"It is not the spoon that bends, it is only yourself."
I noodle on this quote a lot, trying to sort out all the ways it has meaning. The movie itself ponders the Descartes supposition: "Cogito, ergo sum," or, "I think, therefore I am." Neo contradicts this truth; he thinks he is, but he is not. His entire existence, or what he believes to be his existence, is merely a dream in the Matrix. But the "spoon" line is more Buddhist than rational, with its overtones of relativism, with the suggestion that the spoon exists only in relation to the mind that perceives it.

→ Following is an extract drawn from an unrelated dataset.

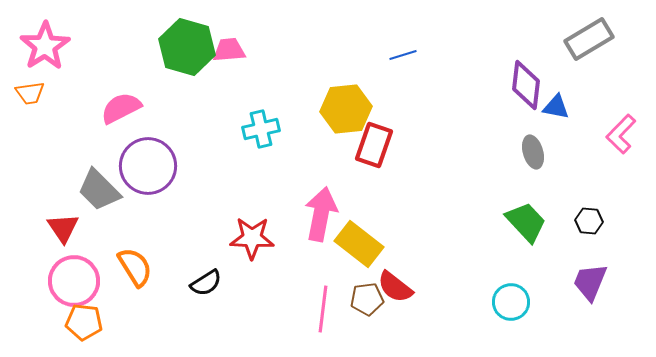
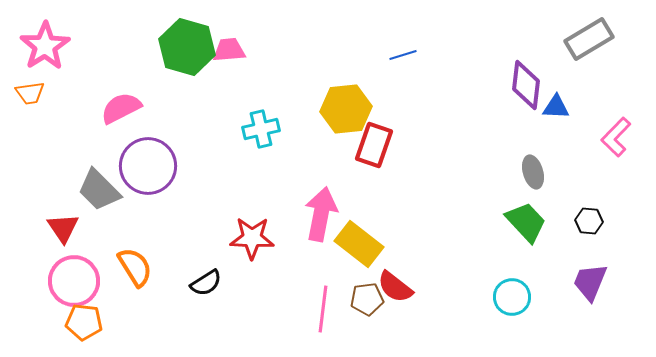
blue triangle: rotated 8 degrees counterclockwise
pink L-shape: moved 5 px left, 3 px down
gray ellipse: moved 20 px down
cyan circle: moved 1 px right, 5 px up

This reminds me of another portion of the movie, where Morpheus and Neo discuss fate and innately sensing something wrong with the picture, the veneer, of normalcy.
Morpheus:
You have the look of a man who accepts what he sees because he is expecting to wake up. Ironically, this is not far from the truth. Do you believe in fate, Neo?
Neo:
No.
Morpheus:
Why not?
Neo:
Because I don't like the idea that I'm not in control of my life.
Morpheus:
I know exactly what you mean.
Let me tell you why you're here.
You're here because you know something.
What you know you can't explain, but you feel it; you've felt it your entire life.
That there's something wrong with the world.
You don't know what it is, but it's there....like a splinter in your mind...driving you mad.
It is this feeling that has brought you to me. Do you know what I'm talking about?
Grandma Moses said, "Life is what we make it. Always has been. Always will be." I think she had the Matrix figued out long before the Wachowski brothers did.